Is there a counterexample for the claim: if $A \oplus B\cong A\oplus C$ then $B\cong C$? [closed]
Here $A$, $B$ and $C$ are $R$-modules. Is there a counterexample for the claim: if $A \oplus B\cong A\oplus C$ then $B\cong C$? And what if $B$ and $C$ are finitely generated?
Solution 1:
Let $R$ be the ring of smooth functions on $S^2$. Then $R^3 \cong \operatorname{Vect}(S^2)\oplus R$ where $\operatorname{Vect}(S^2)$ is the $R$-module of smooth vector fields on $S^2$. $\operatorname{Vect}(S^2)$ is not isomorphic to $R^2$ by the hairy-ball theorem, and the standard smooth embedding $S^2\rightarrow \Bbb R^3$ gives the first isomorphism.

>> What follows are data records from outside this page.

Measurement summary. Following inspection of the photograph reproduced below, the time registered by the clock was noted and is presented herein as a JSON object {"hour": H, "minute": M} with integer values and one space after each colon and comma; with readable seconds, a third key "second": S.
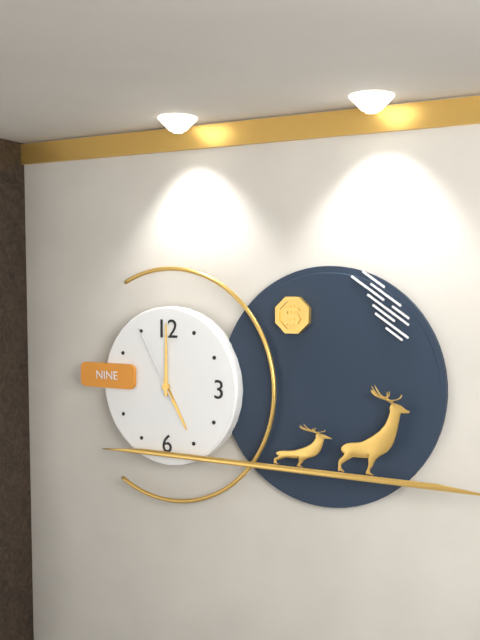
{"hour": 5, "minute": 0, "second": 55}
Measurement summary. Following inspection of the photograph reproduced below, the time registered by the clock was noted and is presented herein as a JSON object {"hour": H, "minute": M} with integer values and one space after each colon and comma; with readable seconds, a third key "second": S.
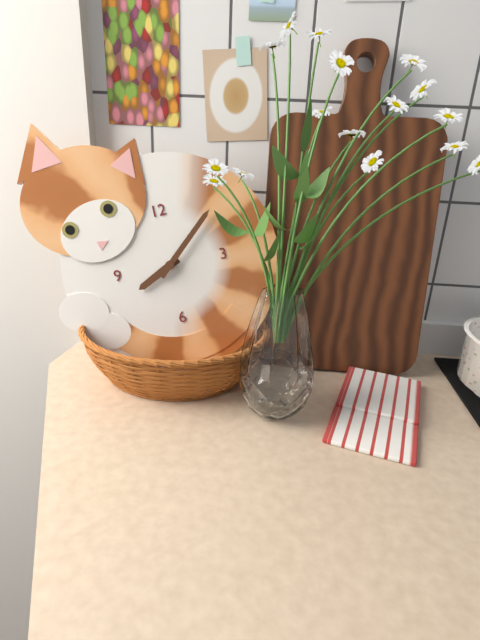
{"hour": 8, "minute": 8}
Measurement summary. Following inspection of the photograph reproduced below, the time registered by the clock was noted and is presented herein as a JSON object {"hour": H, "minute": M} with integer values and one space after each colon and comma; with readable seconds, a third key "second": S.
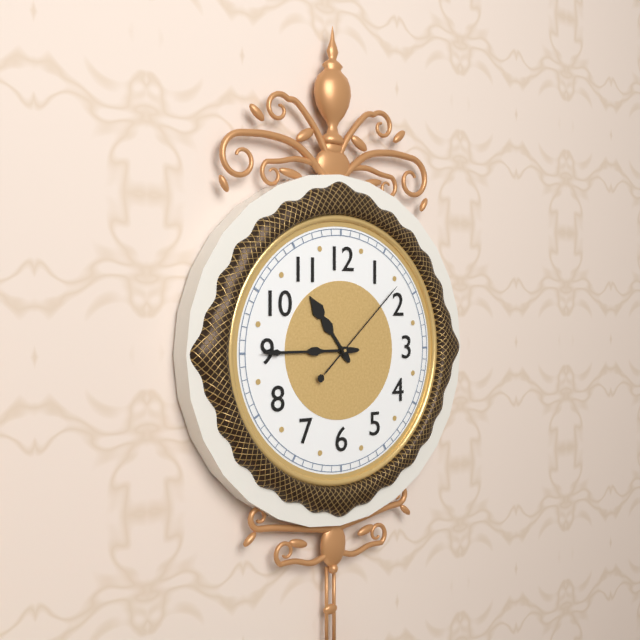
{"hour": 10, "minute": 45, "second": 8}
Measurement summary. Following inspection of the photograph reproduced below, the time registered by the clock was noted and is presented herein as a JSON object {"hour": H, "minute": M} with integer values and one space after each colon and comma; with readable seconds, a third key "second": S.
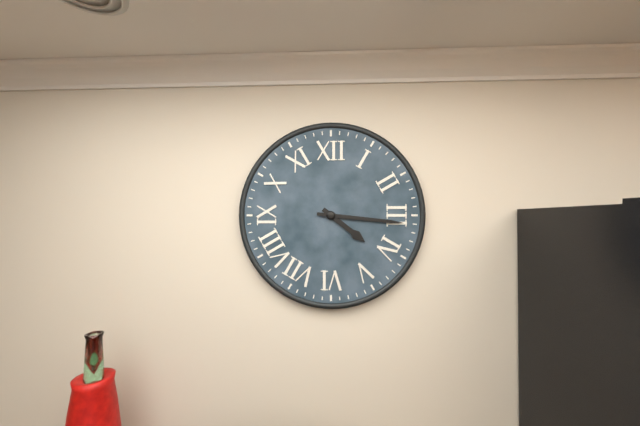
{"hour": 4, "minute": 16}
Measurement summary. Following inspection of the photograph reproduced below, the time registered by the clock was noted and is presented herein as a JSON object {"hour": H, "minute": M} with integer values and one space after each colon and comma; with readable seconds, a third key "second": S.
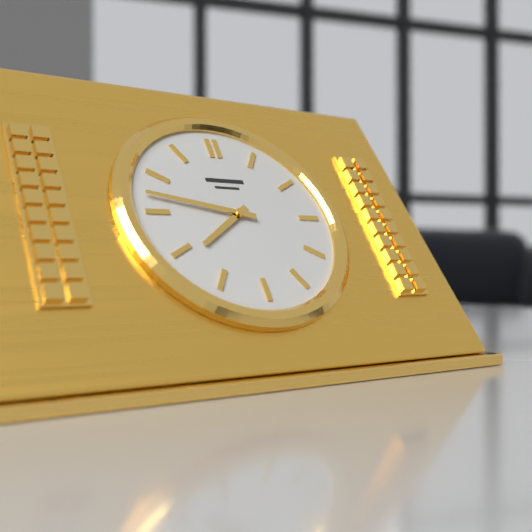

Also note the splitting $R^3 \cong \operatorname{Vect}(S^2)\oplus R$ gives a surjective map from $R^3$ to $\operatorname{Vect}(S^2)$, so $\operatorname{Vect}(S^2)$ is finitely generated.
Solution 2:
Without using any topology, you can take $R$ the ring of endomorphisms of an infinite-dimensional vector space $V$, say over $\mathbb{R}$. Then as a (left) module over itself, $R=R\oplus 0$ is isomorphic to $R\oplus R$.
Solution 3:
Here's another one. Let $R$ be a ring which has any non-free finite projective module $A$ (where here $A$ finite projective means there exists $B$ with $A \oplus B\cong R^k$ for a finite $k$). Then if we denote $R^\infty$ the countable direct sum of copies of $R$, we have $A\oplus R^{\infty}\cong R \oplus R^{\infty}\cong R^\infty$ by the Eilenberg-Mazur swindle. In particular, $A \oplus R^\infty\cong A \oplus (B\oplus A) \oplus (B \oplus A) \ldots \cong (A\oplus B) \oplus (A \oplus B) \ldots \cong R^{\infty}$
For a simple example of such an $R$, let $k$ be a field and let $R=k\times k$ and $A=k$, where the module action is just multiplication from the first coordinate.
Solution 4:
Let $R=\mathbb Z$, and $A=\mathbb Z\oplus\mathbb Z\oplus\cdots$. Now set $B=\mathbb Z$ and $C=0$.
Moreover, if you also want $A$ finitely generated, then there still are counterexamples, but maybe not that easily found; see e.g. here.